## Available records
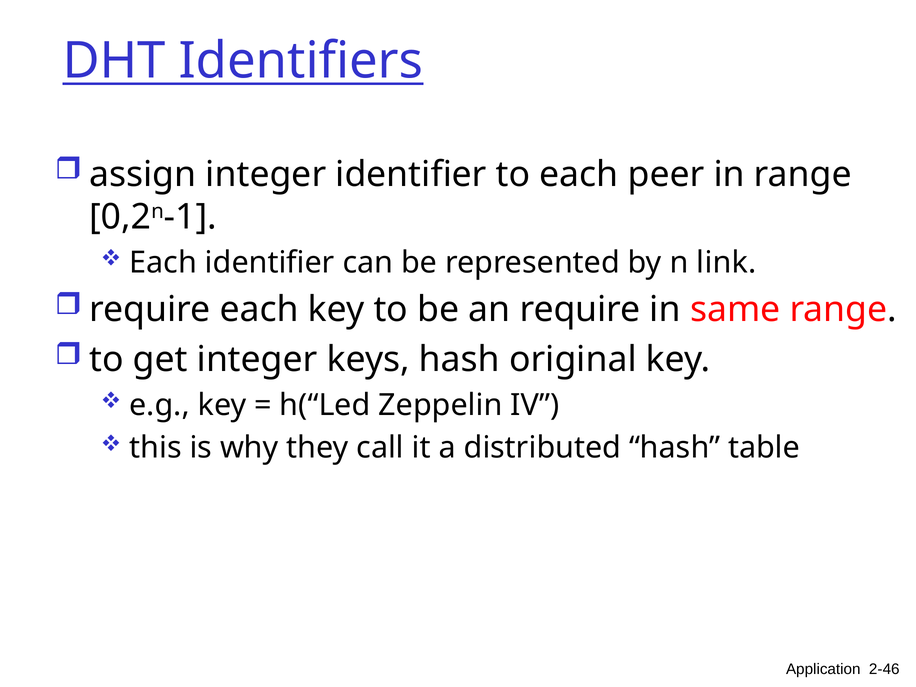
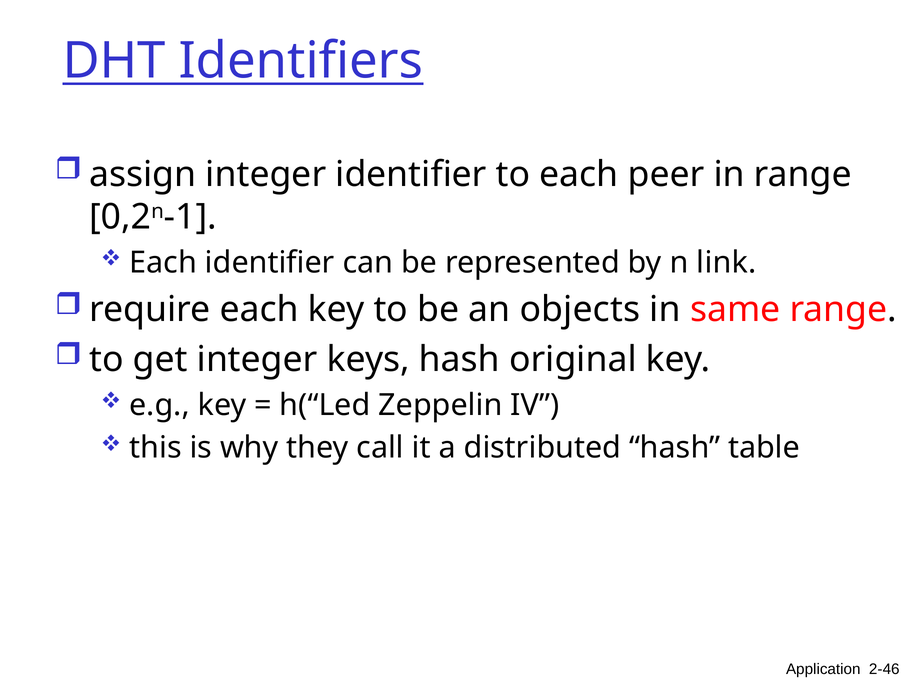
an require: require -> objects
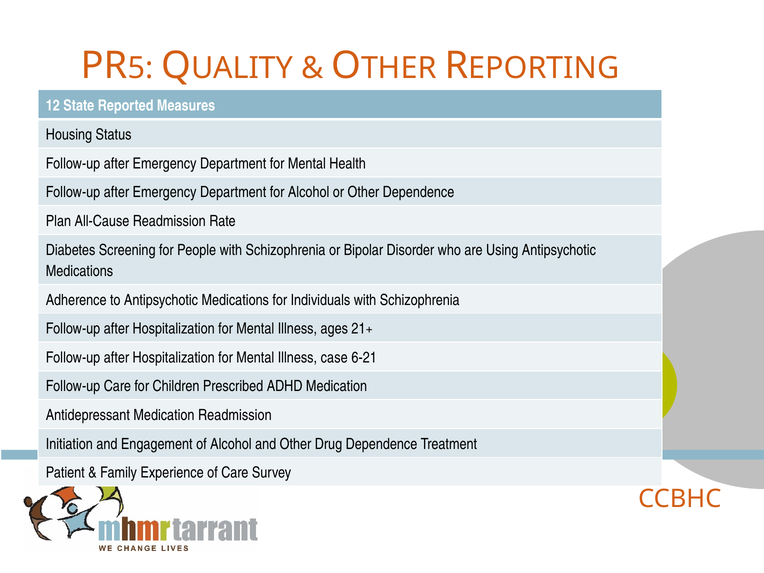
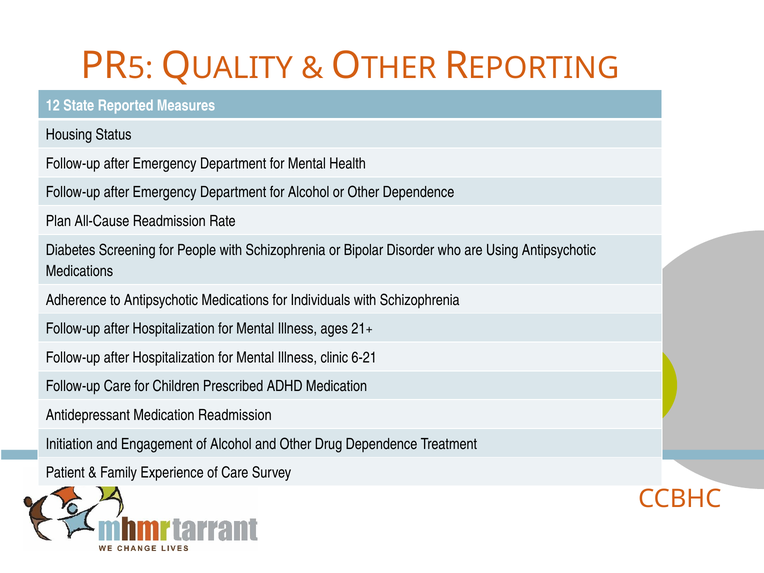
case: case -> clinic
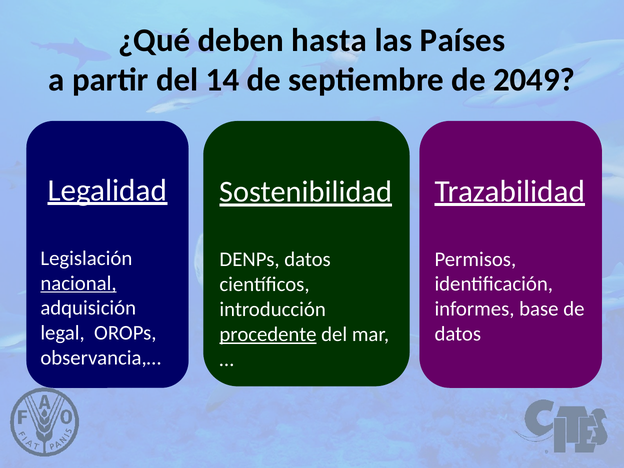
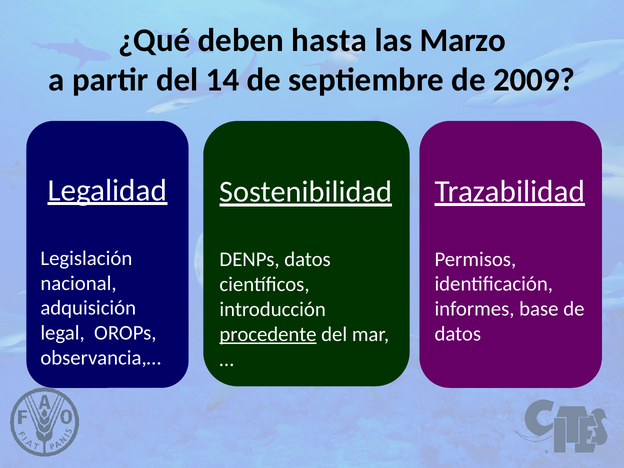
Países: Países -> Marzo
2049: 2049 -> 2009
nacional underline: present -> none
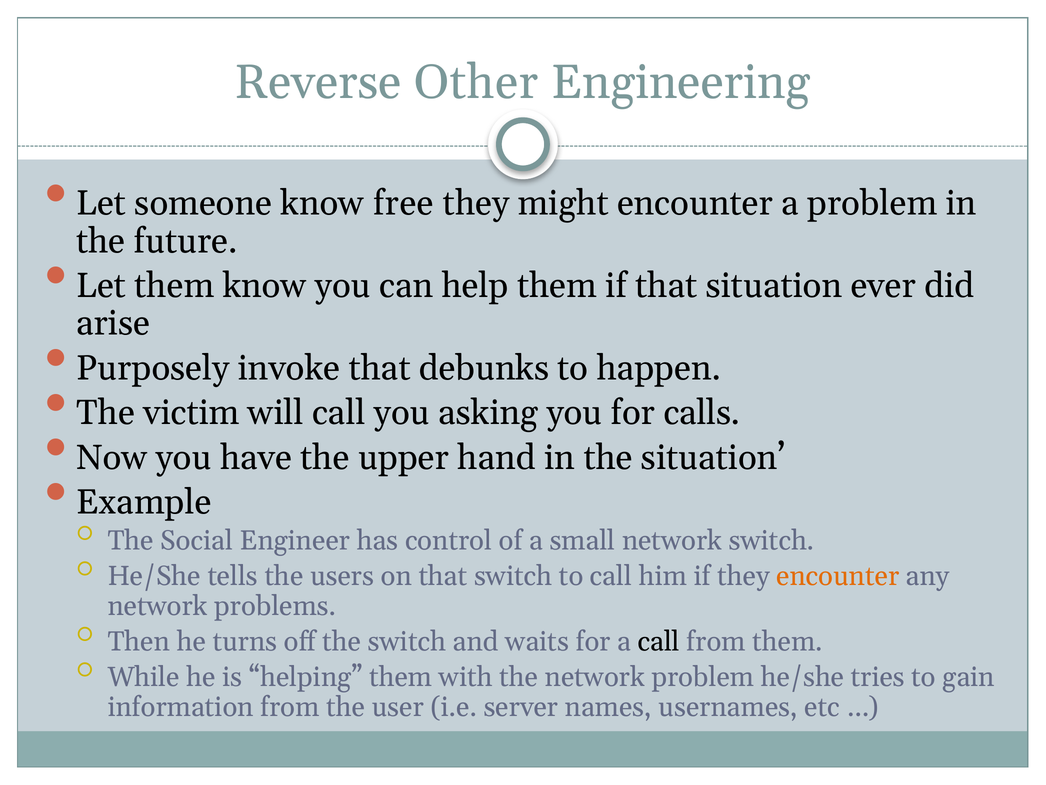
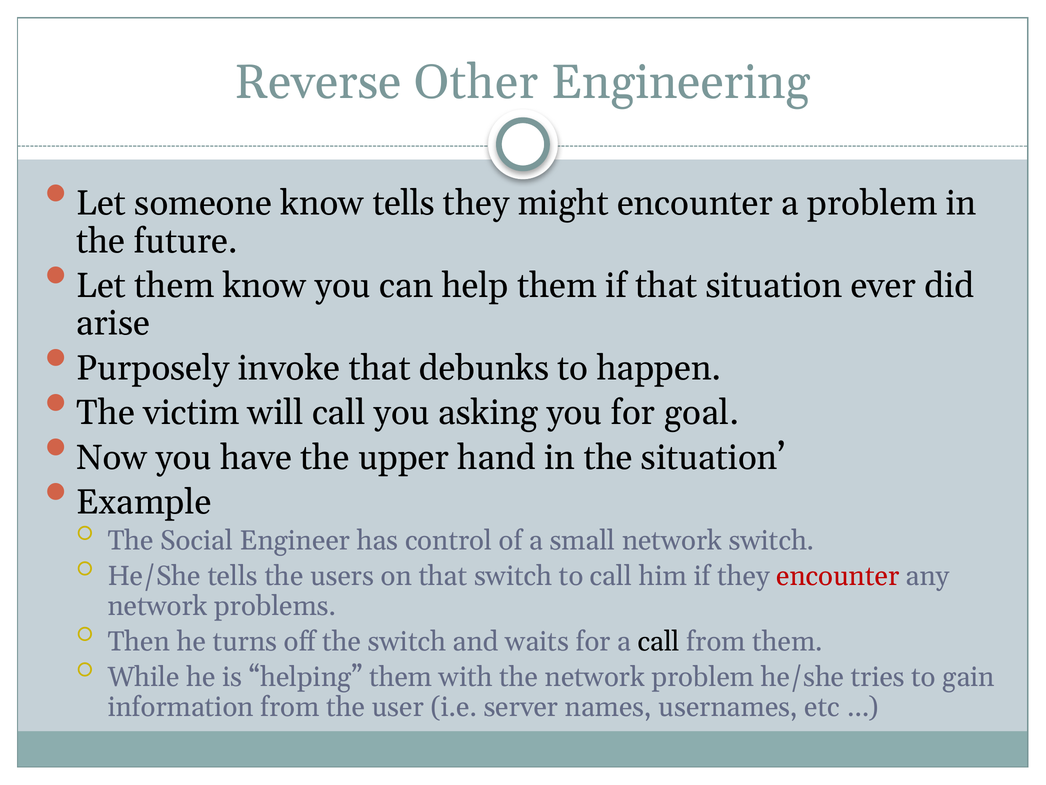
know free: free -> tells
calls: calls -> goal
encounter at (838, 576) colour: orange -> red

## Task statement
Copy out every line of text from all the records above, word for word, and leave out the pictures.

## Exercise response
an require: require -> objects
case: case -> clinic
Países: Países -> Marzo
2049: 2049 -> 2009
nacional underline: present -> none
know free: free -> tells
calls: calls -> goal
encounter at (838, 576) colour: orange -> red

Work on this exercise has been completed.